Here’s a function to do it:
def text_triangle(base, char):
return '\n'.join(' ' * (base-i) + char * i for i in range(1, base+1))
print(text_triangle(6, 'o'))
Not going to hold the fact that you just posted a screenshot against you because this question has a lot to do with formatting, which is difficult to represent in markdown.
EDIT
You got the correct number of spaces on each line (good job!). The problem with your code was that you were only putting a single 'o' on each line instead of filling the rest of the line with 'o'‘s.
base = 6
for r in range(base-1, -1, -1):
for blank in range(0, r):
print(' ', end='')
for o in range(r, base):
print('o', end='')
print()
To do that, we can just write another nested for-loop that picks up where the last nested for-loop left off, at r, and go until the end of the line, base. Finally, we need to call print() with no arguments at the bottom of the main for-loop to get a newline character. I hope this is more explanatory than my quick answer before.

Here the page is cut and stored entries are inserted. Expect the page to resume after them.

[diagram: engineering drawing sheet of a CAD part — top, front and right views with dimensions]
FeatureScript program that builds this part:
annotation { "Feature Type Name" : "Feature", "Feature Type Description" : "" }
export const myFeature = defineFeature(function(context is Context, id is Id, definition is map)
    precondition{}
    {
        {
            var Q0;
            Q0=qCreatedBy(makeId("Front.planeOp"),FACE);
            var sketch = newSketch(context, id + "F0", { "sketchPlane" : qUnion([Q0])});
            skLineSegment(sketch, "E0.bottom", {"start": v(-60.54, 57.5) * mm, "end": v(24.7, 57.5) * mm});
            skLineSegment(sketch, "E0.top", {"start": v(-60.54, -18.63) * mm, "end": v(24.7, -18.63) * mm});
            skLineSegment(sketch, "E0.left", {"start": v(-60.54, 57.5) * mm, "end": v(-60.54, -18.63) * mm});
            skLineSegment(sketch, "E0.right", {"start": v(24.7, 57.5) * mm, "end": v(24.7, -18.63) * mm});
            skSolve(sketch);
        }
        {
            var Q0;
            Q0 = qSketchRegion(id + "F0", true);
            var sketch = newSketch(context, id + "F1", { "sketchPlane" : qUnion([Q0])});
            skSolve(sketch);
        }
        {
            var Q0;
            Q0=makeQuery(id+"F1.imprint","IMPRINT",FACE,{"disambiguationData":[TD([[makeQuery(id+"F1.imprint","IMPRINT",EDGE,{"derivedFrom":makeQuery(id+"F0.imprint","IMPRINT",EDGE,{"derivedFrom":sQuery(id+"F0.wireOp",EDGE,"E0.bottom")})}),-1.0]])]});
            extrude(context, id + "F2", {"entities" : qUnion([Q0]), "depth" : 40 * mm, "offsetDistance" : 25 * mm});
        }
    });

The above fits your teacher’s requirements, but is far from the best solution. If I had to answer this question without any restrictions (i.e. using nested for-loops), I would probably do something like this:
base = 6
for r in range(base):
print('{:>{}}'.format('o' * (r+1), base))
This solution uses str.format() and the format specification mini-language to right align the 'o'‘s.